19時3分になると、「あゝ上野駅」の発車メロディーが流れ、機関車が汽笛を吹いて僕らの乗る客車を引っ張り始める。
過ぎ去る街の光を窓から眺めつつ、ハイケンスのセレナーデに続く車掌の放送とジョイントの音をBGMに部屋の中で駅弁を食べる。食堂車なんて贅沢はしない。
眠りから覚める頃、列車は既に北の大地を走っていて、窓の向こうには内浦湾の景色が広がっている。札幌に着くまで車窓を眺めながらぼんやりとする。
札幌に着くと、ディーゼルエンジンのアイドリング音が騒がしいホームへ降り立ち、西町にある親の実家へ行く。
という「1年に1回の特別な旅」に北斗星は欠かせない存在だった。
鉄道趣味に目覚めたのは小学6年生あたりなのだが、北斗星の旅の記憶は今だって思い出せる。それほどに北斗星という列車は素敵な列車だった。
鉄オタに「寝台特急の牽引機と言えば?」と聞くと、大半のオタクはEF66やEF65、EF81など、往年の寝台特急牽引機を答えるだろう。
青い車体に金の帯を巻いた客車との一体感、最新の機関車故の凹凸が少ない“塊”感、国鉄時代の機関車とはまた違った重厚感、全てにかつての俺は魅せられた。
「北斗星の牽引機と言えばEF81だろ」という人もいる事だろう。
ぶっちゃけ俺はEF81の北斗星に関する記憶がまったく無い。乗ったことは間違いなくあるはずだ。
俺が鉄道に興味を持ち始めた頃は既に北斗星の牽引機がEF510に変わっていたからだろうか。それとも他の理由なのかは分からない。
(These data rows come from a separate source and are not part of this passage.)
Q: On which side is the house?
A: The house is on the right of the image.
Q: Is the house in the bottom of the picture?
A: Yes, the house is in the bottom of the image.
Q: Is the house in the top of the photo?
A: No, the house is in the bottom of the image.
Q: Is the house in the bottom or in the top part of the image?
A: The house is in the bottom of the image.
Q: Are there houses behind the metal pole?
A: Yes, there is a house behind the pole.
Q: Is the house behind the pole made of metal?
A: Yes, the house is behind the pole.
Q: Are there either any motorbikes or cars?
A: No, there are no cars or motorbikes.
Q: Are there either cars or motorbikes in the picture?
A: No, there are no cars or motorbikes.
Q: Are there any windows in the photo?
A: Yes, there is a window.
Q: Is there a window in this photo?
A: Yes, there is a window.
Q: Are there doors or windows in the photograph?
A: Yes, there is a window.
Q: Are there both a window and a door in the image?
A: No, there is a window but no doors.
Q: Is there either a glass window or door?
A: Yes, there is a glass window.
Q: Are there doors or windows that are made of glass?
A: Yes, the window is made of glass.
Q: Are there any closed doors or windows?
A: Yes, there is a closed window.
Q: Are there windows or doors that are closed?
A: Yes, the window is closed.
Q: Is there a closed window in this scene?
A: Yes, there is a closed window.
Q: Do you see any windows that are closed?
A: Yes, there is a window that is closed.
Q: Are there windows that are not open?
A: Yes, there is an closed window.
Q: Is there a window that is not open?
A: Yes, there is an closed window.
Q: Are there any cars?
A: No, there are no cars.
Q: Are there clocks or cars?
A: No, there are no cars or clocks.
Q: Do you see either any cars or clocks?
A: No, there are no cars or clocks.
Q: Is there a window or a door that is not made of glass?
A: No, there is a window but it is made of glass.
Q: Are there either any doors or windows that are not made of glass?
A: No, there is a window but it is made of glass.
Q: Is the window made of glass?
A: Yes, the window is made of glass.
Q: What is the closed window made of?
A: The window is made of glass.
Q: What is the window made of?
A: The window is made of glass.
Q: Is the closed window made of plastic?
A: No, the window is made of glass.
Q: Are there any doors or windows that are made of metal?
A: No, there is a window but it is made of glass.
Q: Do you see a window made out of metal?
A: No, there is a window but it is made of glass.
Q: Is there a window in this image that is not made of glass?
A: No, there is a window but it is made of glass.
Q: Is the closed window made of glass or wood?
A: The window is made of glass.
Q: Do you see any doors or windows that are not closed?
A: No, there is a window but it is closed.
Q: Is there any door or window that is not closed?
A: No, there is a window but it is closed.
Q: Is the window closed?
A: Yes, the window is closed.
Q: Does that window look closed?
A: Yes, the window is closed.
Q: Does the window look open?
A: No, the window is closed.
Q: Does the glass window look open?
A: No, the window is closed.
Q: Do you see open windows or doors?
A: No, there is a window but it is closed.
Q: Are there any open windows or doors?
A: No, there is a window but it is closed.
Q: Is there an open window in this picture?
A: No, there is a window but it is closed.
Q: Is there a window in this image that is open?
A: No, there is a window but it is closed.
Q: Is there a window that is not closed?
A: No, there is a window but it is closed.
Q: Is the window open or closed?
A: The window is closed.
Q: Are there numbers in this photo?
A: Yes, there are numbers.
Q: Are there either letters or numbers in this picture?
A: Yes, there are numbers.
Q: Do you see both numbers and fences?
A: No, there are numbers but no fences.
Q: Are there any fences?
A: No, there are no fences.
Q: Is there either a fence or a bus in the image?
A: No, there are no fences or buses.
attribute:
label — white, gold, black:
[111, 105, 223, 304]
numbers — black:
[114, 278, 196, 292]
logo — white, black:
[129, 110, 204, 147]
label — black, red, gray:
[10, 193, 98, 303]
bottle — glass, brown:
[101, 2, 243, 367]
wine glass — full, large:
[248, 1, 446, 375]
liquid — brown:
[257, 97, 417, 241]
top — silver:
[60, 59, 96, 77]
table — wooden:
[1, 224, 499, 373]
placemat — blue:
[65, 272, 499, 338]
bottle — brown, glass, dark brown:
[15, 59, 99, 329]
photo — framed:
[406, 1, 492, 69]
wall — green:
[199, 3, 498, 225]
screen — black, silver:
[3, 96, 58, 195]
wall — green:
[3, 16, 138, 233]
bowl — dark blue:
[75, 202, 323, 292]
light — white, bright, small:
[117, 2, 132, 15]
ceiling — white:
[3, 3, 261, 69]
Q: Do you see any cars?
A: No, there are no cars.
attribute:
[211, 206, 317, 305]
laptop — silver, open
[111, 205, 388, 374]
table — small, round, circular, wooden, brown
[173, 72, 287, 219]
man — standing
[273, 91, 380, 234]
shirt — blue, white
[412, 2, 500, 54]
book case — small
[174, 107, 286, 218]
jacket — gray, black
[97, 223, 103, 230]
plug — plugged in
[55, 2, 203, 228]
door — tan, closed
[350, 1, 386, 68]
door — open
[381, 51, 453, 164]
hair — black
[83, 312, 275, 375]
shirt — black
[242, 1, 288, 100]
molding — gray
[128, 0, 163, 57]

俺の中で北斗星を引っ張る機関車の記憶は「EF510」と「DD51」しか無い。
そんなこともあって、北斗星ひいてはEF510への思い入れは人一倍強い。
2015年春の定期運行終了・同年夏の完全引退どちらのラストランも見に行った。当時はコンデジキッズだったので今になって見返すとお粗末な写真ばかりであるが、人混みの中へラストランを撮りに行ったのはこれ以来一度もない。
今となっては北斗星の運行は終わり、老朽化した客車は解体、EF510は星を剥がされ貨物用に転用され、かつての「編成美」という言葉を体現したかのような青が連なる長編成を見ることはできない。上野駅13番線も発着列車がめっきり減り、挙句の果てにはあゝ上野駅だった発車メロディーから発車ベルへ変わってしまった。
そこにかつての上野駅13番線はもう存在しない。
現在のEF510は主に日本海縦貫線を大量のコンテナを牽いて走っているらしい。パンタから飛び散った鉄粉で汚くなった写真を幾度となく見かけるが、いつもピッカピカだった寝台牽引機時代を見るとどこか物悲しい感じである。
汚れた状態もそれはそれでかっこいいのだが、いつかは検査明けでピッカピカになって貨物を牽く青いEF510を撮りたいものだ。